I do think that older recordings tend to be more dynamic and airy in sound but do lack the lower noise floor of the digital age.

The output of todays music doesn't seem to give most preamps enough headroom to work with and runs those levels right at the point of clipping with no way to back that off, not that the recordings themselves are bad, some are and all MP3 128KBPS is just crap but as said before most people are stupid and don't know what good sound really is as they are spoon fed the portable age of convenience and not quality.
 
Saw this on Wikipedia. This is a great example of what is happening to music:
380px-GiveItAwayLoudnessComparison.jpg
Two versions of the same song (Give It Away by Red Hot Chili Peppers) as mastered in 1991 (top) and then again in 2003 (bottom).

Same song, but remastered, they felt the need to squash the life right out of it.

The good old days of vinyl were self limiting. If you cut a track like the bottom example on vinyl, it actually wouldn't even play right. What made the needle move in the record grooves was the dynamics. The more dynamics, the more the needle moved which ultimately made your speakers move air and reproduced the sound. How can a speaker even define a sound with no dynamics. It just pushes air hopelessly unable to reproduce what the recording sounds like.

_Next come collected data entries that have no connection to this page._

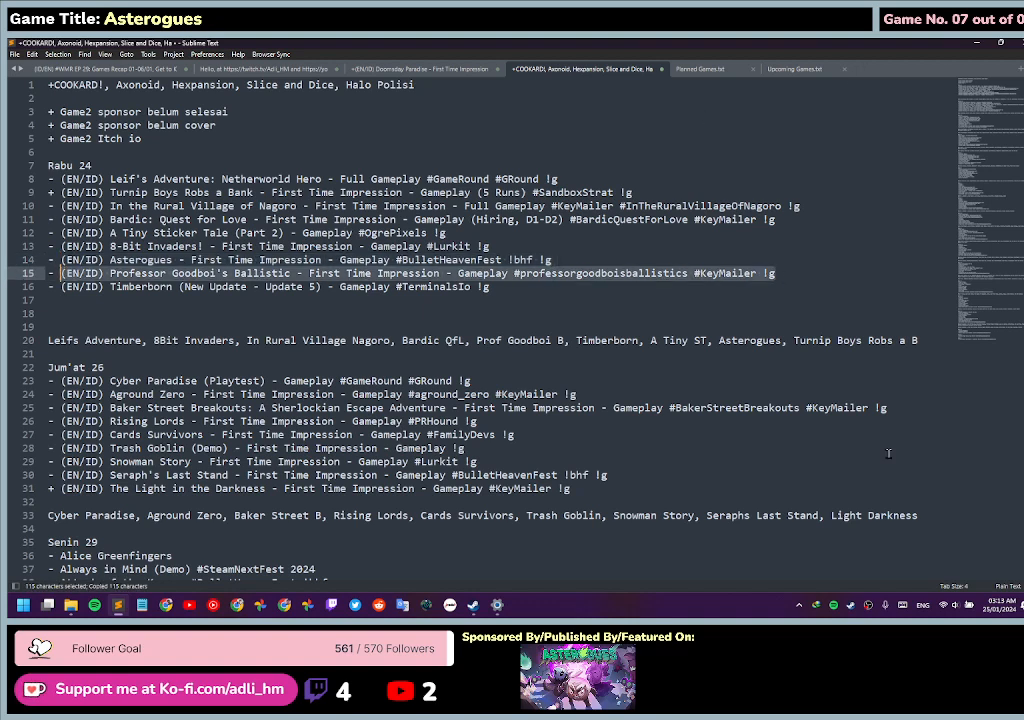
{"keys": [], "mouse": [], "events": [[100, "ctrl", "up"]]}
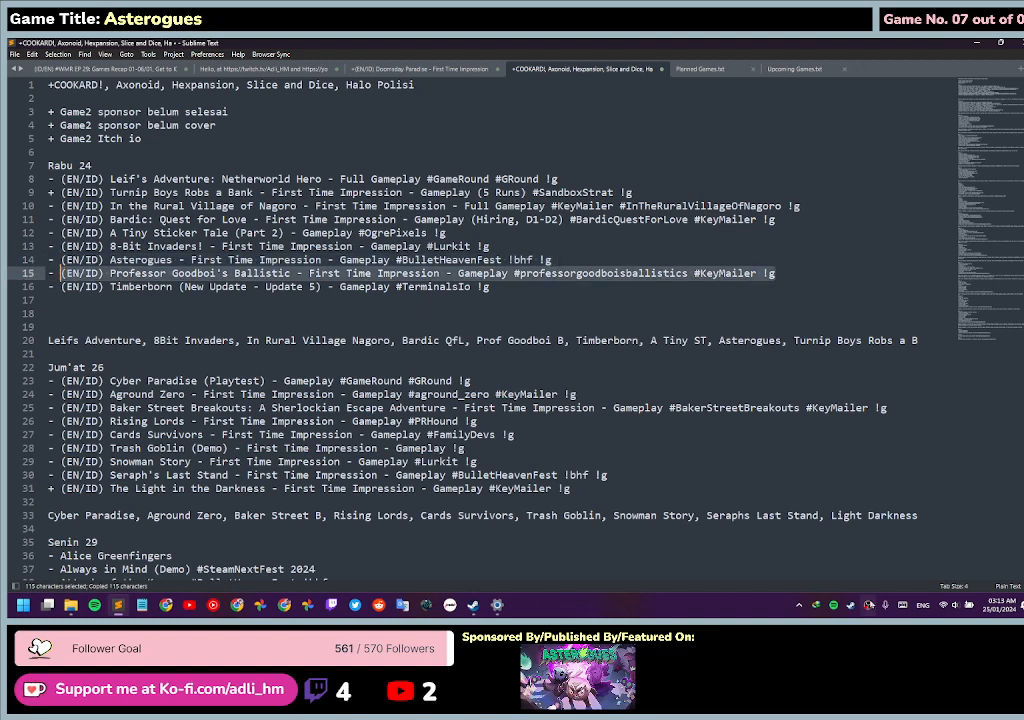
{"keys": [], "mouse": [], "events": [[67, "mouse_left", "down"], [300, "mouse_left", "up"]]}
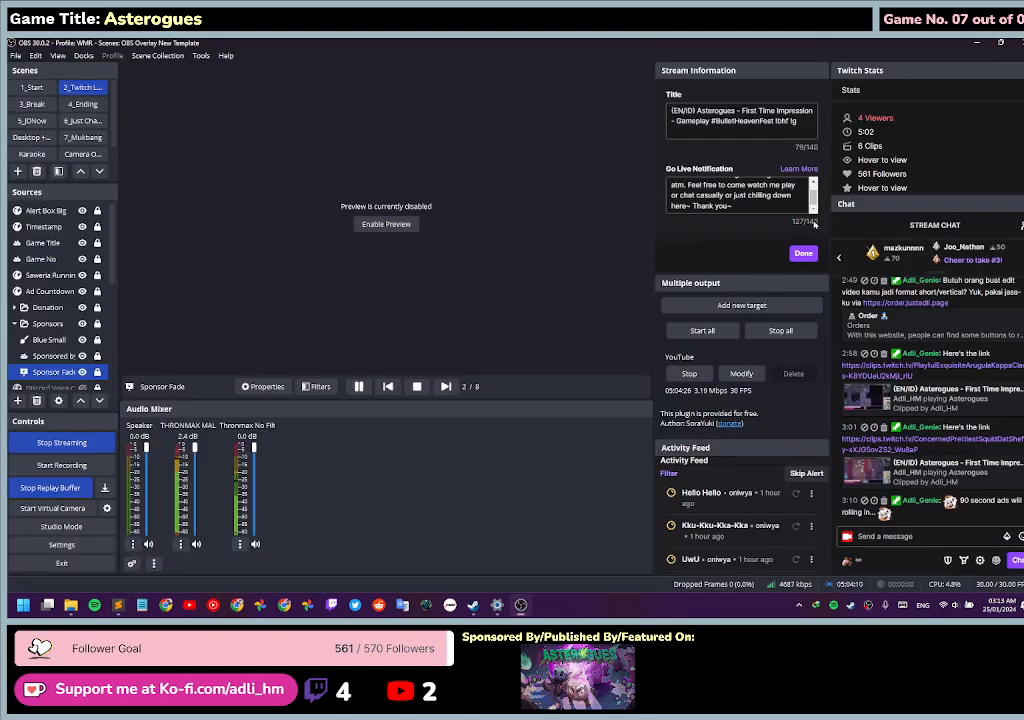
{"keys": [], "mouse": ["left"], "events": [[400, "mouse_left", "down"]]}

This brings me to my other point, if your under 20, get the hell of my lawn!:laughings:
 
but you will live forever with everything you post on homerecording.com

I feel all warm and fuzzy inside.................hug for papa?

hallmark.jpg


IN 20 years I'll be dead for a good 10 years or so already and will be well past giving a shit.

G.

Don't count on it. I had two brothers as neighbors. One, straight as an arrow, had 1 wife and a solid career.

The other brother drank his brains out, was married 6 times (yes, 6) and smoked cigarettes through his cancer chemo therapy AND his heart bypass surgery. Brilliant.

Well, you know where this is going. Of course brother #2 outlived the straight guy by several years. He passed away at about 75 or 76. He was pissed at everybody. His favorite saying was "Lousy Bastards!". Everybody was a lousy bastard. The government, the cops, everybody was a lousy bastard!

My point is that you never know, and life seldom makes sense. One of my best friends smokes his brains out and thought for sure he'd die when he was 52. Next month he'll be 54.

Remember what Liberace said: "we all get it in the end".
 
Lordy! What have I started.

There's clearly more to this than I realise. It's kind of liberating to learn that overall volume isn't everything though, as I've been annoyed about it! Could not work out what I was doing wrong.

My wavs are looking similiar to the chili peppers so I guess that's good:P
 
If you can squash for loudness without butchering the sound, then it's fine with me.

Sure, who doesnt really want a louder fuller mix, but some stuff is just blaring frequencies, its almost like arranged white noise. I forget the video name, but this guy was saying the loud sound starts right at the beginning of the process, not just slamming a mix with gain and limiting.